*Exercise*: For the entries that follow, give the number of lines holding the string "plan" and nothing more.

*Data for this exercise*:
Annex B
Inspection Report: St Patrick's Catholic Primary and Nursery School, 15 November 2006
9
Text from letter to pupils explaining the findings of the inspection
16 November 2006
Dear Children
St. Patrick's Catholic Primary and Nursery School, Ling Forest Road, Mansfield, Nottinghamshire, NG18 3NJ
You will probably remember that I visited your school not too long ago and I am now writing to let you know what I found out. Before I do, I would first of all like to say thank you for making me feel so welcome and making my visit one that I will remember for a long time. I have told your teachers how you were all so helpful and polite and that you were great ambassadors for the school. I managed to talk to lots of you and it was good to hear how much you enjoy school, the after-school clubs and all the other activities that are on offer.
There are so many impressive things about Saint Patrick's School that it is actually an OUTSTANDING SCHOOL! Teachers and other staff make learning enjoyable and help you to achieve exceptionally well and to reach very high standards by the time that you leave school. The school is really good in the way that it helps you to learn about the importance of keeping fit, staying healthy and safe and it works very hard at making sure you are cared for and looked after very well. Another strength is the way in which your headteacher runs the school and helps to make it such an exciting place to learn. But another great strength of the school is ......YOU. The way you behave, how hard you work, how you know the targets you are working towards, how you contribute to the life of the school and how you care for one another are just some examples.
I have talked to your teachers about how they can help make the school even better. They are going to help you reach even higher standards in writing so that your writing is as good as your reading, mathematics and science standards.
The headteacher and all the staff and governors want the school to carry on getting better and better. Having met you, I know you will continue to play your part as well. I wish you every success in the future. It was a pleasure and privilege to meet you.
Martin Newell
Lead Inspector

==

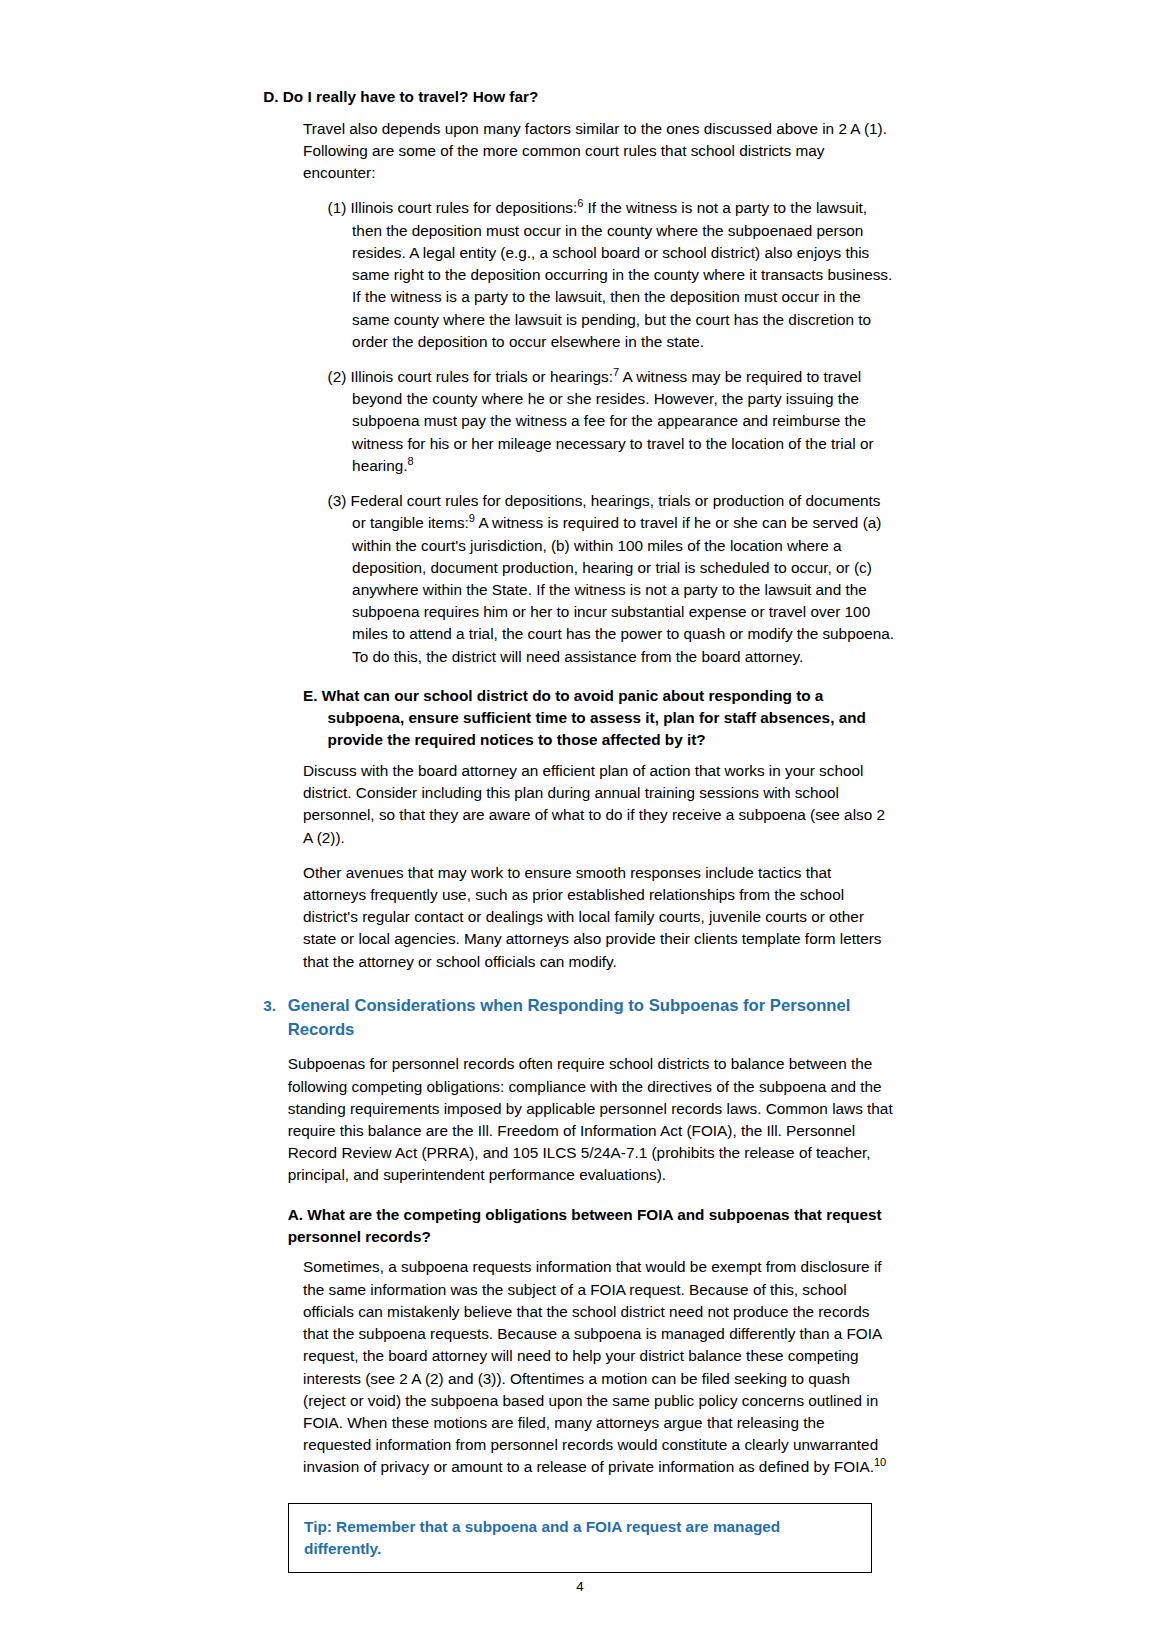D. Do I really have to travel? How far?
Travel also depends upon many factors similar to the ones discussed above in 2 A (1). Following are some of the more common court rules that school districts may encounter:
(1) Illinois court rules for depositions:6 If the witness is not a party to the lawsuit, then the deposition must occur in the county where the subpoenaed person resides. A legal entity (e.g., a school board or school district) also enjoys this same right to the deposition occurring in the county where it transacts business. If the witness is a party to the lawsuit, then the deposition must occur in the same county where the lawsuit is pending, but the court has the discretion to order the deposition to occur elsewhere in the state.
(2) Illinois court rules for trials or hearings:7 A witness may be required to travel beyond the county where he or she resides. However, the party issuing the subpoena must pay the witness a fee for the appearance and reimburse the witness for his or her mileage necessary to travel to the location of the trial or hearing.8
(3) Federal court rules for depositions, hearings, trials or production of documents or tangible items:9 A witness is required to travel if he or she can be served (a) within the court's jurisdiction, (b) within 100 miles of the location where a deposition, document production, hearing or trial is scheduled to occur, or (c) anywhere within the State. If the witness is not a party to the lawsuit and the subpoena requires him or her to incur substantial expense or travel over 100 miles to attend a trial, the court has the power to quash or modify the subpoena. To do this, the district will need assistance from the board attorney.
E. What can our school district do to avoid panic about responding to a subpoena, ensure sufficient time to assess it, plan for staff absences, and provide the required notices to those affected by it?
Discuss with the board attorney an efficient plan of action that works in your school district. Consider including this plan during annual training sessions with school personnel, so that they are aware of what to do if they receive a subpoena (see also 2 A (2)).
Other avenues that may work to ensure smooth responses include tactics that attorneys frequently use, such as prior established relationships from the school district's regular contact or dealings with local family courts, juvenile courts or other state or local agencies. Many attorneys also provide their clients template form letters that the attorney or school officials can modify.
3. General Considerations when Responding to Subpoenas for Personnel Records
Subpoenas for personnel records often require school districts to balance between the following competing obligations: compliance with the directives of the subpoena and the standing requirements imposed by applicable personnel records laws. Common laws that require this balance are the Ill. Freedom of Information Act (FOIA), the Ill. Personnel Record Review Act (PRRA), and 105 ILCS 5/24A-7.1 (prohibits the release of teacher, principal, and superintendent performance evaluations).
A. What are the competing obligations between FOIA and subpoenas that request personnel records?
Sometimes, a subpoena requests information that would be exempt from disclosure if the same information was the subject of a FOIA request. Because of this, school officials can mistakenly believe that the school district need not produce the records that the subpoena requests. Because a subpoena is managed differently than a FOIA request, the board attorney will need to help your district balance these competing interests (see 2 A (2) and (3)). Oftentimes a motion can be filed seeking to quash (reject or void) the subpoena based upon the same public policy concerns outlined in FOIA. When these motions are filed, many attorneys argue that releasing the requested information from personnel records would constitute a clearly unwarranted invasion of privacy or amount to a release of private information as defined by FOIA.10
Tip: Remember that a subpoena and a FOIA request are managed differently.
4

*Answer to this task*: 2